### EXERCISE DETAILS
Below are the entries; give again exactly the lines from the one mentioning "none; stroke-linecap: round;" through the one mentioning "middle; stroke-width: 3;", inclusive.

### DATA SECTION
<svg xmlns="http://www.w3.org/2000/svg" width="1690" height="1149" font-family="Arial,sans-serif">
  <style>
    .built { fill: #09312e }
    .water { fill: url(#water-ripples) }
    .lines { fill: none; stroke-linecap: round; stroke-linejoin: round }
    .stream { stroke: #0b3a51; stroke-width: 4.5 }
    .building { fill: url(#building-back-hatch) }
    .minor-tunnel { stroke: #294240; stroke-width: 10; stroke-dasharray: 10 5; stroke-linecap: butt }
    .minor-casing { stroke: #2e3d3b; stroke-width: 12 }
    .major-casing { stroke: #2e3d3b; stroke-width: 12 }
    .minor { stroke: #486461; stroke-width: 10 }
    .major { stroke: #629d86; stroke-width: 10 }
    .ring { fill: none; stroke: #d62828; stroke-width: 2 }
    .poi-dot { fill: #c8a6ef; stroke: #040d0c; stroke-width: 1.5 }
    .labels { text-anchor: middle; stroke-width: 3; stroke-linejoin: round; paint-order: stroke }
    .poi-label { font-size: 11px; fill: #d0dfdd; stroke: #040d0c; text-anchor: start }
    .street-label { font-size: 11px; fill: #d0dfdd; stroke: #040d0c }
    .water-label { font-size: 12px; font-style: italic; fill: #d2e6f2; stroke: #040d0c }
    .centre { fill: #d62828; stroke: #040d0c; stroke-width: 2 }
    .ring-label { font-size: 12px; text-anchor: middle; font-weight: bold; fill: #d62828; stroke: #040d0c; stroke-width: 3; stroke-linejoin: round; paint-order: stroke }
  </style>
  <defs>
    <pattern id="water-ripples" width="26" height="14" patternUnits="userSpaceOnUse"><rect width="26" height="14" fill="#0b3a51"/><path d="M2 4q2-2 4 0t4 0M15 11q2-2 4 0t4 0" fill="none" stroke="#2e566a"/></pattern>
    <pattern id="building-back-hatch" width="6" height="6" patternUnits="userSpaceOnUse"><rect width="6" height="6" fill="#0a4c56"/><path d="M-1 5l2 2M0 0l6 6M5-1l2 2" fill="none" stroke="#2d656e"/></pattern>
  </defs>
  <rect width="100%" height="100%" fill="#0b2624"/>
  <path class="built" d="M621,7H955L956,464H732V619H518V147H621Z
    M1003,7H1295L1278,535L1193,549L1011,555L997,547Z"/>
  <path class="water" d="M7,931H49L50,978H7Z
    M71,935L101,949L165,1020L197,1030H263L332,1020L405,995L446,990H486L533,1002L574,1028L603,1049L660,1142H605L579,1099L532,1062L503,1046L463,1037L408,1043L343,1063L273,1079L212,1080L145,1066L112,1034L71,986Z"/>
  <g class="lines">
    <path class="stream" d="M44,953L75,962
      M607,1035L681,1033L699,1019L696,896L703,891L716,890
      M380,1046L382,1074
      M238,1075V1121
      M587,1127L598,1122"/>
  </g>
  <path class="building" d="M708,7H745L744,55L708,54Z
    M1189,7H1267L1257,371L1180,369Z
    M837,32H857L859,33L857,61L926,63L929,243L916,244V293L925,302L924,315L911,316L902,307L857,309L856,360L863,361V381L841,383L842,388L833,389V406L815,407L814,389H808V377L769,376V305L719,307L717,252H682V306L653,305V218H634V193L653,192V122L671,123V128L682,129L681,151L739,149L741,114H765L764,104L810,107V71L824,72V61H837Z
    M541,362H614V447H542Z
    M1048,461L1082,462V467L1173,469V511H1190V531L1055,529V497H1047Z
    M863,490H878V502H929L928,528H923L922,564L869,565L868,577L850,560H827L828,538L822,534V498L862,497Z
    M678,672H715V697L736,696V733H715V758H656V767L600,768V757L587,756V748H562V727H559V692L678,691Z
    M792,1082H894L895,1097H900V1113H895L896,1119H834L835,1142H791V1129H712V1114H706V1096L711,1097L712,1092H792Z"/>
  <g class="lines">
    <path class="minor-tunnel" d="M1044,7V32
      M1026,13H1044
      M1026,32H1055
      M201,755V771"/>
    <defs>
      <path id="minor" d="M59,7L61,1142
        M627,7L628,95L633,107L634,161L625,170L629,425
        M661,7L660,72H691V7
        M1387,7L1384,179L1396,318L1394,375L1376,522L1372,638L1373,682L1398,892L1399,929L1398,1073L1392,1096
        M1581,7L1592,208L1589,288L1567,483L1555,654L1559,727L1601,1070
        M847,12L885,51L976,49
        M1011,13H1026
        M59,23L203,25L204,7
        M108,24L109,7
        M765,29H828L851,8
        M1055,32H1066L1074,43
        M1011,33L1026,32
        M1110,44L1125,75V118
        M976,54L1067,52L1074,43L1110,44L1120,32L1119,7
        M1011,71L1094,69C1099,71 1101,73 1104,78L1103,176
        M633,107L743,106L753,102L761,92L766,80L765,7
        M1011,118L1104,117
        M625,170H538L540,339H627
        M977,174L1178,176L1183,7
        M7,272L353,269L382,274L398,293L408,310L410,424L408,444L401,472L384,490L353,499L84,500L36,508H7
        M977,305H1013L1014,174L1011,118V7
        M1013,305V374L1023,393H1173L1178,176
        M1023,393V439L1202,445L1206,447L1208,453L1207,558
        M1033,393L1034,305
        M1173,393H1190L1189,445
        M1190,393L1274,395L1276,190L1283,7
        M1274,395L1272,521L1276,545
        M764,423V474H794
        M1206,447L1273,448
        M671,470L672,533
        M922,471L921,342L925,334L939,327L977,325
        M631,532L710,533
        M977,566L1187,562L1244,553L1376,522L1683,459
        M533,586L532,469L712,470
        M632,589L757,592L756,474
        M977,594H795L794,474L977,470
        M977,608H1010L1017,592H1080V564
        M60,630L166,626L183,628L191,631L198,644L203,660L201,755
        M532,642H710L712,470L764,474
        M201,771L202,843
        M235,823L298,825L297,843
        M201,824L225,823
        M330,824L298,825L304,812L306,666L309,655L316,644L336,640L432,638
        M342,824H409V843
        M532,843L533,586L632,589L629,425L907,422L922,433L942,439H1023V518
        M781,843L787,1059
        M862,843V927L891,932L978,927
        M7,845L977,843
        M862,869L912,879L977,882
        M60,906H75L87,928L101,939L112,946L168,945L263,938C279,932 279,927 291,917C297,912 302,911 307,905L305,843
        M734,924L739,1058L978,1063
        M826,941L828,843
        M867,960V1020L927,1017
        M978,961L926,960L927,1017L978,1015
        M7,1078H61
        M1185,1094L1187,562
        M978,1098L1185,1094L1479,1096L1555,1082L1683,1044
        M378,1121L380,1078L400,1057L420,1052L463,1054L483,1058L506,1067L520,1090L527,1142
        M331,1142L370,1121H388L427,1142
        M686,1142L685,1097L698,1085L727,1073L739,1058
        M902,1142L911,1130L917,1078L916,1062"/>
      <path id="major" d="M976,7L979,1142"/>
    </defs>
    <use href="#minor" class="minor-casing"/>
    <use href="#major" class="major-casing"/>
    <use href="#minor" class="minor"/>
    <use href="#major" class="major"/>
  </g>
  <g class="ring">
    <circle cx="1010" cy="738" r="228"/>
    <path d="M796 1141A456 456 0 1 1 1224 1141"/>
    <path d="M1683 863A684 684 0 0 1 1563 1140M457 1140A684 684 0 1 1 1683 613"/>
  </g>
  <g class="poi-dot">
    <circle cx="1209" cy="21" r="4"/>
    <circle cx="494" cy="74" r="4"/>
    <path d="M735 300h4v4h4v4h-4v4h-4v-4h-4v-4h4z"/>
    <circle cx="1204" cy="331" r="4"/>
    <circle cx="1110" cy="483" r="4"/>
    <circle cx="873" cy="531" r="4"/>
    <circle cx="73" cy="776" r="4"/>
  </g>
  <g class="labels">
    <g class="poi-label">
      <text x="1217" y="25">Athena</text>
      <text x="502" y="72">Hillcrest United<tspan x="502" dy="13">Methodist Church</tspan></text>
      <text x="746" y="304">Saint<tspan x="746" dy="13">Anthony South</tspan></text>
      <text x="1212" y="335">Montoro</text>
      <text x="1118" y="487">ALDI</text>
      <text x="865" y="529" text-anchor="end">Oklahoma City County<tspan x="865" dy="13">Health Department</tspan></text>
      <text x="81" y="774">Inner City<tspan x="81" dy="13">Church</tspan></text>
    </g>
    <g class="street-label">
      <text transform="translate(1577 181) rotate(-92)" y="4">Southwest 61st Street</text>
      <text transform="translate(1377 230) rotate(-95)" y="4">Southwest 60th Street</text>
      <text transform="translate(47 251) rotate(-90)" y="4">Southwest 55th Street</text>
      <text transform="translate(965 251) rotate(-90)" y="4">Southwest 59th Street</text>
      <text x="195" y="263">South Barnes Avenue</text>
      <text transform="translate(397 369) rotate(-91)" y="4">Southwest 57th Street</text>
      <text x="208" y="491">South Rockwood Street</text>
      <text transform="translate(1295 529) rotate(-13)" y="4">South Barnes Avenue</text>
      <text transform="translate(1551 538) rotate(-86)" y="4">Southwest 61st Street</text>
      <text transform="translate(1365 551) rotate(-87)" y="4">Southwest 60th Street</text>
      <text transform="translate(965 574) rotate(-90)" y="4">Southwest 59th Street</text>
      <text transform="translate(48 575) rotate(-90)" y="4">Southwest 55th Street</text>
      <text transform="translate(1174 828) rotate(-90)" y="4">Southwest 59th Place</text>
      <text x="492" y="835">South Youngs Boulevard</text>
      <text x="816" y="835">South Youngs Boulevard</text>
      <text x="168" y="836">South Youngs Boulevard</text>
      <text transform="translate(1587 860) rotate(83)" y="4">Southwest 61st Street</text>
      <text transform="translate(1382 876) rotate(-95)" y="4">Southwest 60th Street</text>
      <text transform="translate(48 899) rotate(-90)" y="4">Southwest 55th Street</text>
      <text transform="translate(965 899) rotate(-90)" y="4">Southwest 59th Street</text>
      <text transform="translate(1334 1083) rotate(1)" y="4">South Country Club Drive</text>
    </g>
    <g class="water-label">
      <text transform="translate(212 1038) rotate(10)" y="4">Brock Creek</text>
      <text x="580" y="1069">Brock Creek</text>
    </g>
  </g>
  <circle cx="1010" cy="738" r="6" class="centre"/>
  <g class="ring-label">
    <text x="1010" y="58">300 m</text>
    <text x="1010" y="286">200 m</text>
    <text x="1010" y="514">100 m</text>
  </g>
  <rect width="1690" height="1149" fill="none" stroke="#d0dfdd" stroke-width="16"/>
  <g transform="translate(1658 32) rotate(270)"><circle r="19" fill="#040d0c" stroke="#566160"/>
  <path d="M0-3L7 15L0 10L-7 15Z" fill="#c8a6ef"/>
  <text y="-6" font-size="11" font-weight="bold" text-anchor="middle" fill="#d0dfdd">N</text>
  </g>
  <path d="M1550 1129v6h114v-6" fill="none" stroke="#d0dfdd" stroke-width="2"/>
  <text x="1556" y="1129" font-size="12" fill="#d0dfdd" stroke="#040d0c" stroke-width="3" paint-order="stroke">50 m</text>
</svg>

### RESPONSE FOR THIS EXERCISE
    .lines { fill: none; stroke-linecap: round; stroke-linejoin: round }
    .stream { stroke: #0b3a51; stroke-width: 4.5 }
    .building { fill: url(#building-back-hatch) }
    .minor-tunnel { stroke: #294240; stroke-width: 10; stroke-dasharray: 10 5; stroke-linecap: butt }
    .minor-casing { stroke: #2e3d3b; stroke-width: 12 }
    .major-casing { stroke: #2e3d3b; stroke-width: 12 }
    .minor { stroke: #486461; stroke-width: 10 }
    .major { stroke: #629d86; stroke-width: 10 }
    .ring { fill: none; stroke: #d62828; stroke-width: 2 }
    .poi-dot { fill: #c8a6ef; stroke: #040d0c; stroke-width: 1.5 }
    .labels { text-anchor: middle; stroke-width: 3; stroke-linejoin: round; paint-order: stroke }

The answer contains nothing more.